[What needs to be done]
Every line in the material below that includes "China" should be copied.
** Opening Material provided block **
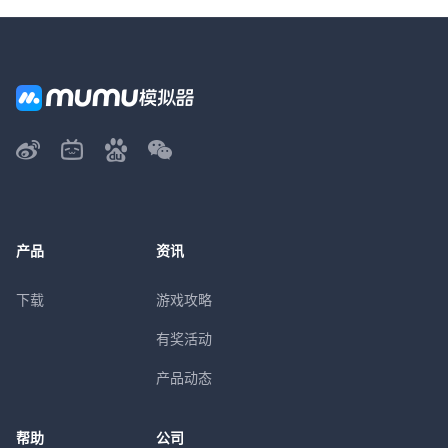
产品
资讯
下载
游戏攻略
有奖活动
产品动态
帮助
公司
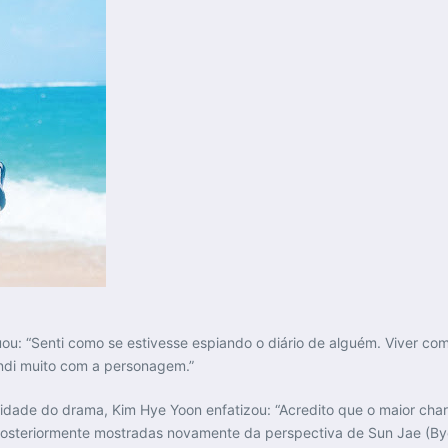
u: “Senti como se estivesse espiando o diário de alguém. Viver com
endi muito com a personagem.”
idade do drama, Kim Hye Yoon enfatizou: “Acredito que o maior char
 posteriormente mostradas novamente da perspectiva de Sun Jae (B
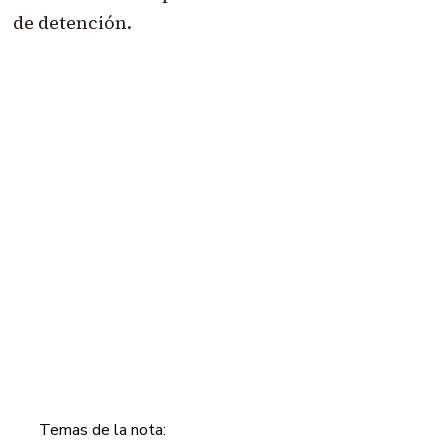
de detención.
Temas de la nota:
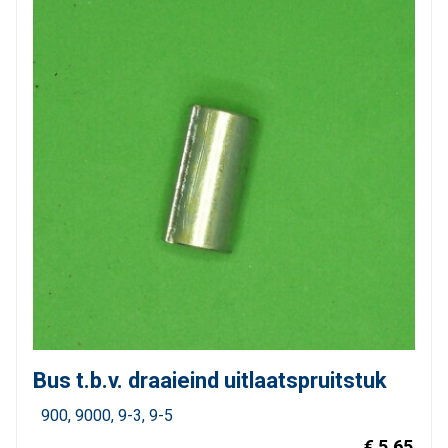
Bus t.b.v. draaieind uitlaatspruitstuk
900
9000
9-3
9-5
€ 5,65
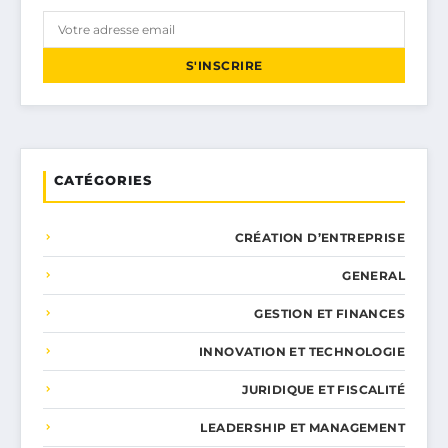
S'INSCRIRE
CATÉGORIES
CRÉATION D’ENTREPRISE
GENERAL
GESTION ET FINANCES
INNOVATION ET TECHNOLOGIE
JURIDIQUE ET FISCALITÉ
LEADERSHIP ET MANAGEMENT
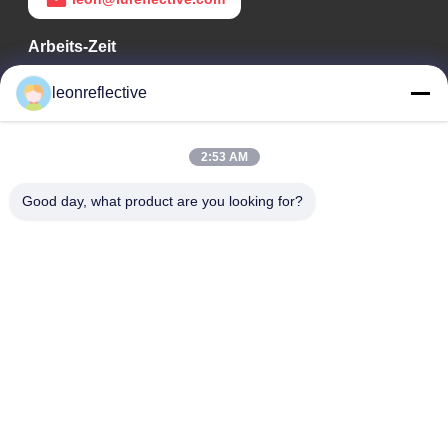
Arbeits-Zeit
9:00-18:00
leonreflective
Unsere Adresse
2:53 AM
Adresse des Unternehmens
Zweite Etage, Gebäude D2, Wissenschafts- und
Good day, what product are you looking for?
Technologiepark Huayi, Hightech-Zone, Hefei, Anhui, China
Fabrik-Adresse
Shoushu Modern Industrial Park, Huainan, Anhui, China
Telefon
0086-13524216265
** Closing Material provided block **
[Exercise output]
Technologiepark Huayi, Hightech-Zone, Hefei, Anhui, China
Shoushu Modern Industrial Park, Huainan, Anhui, China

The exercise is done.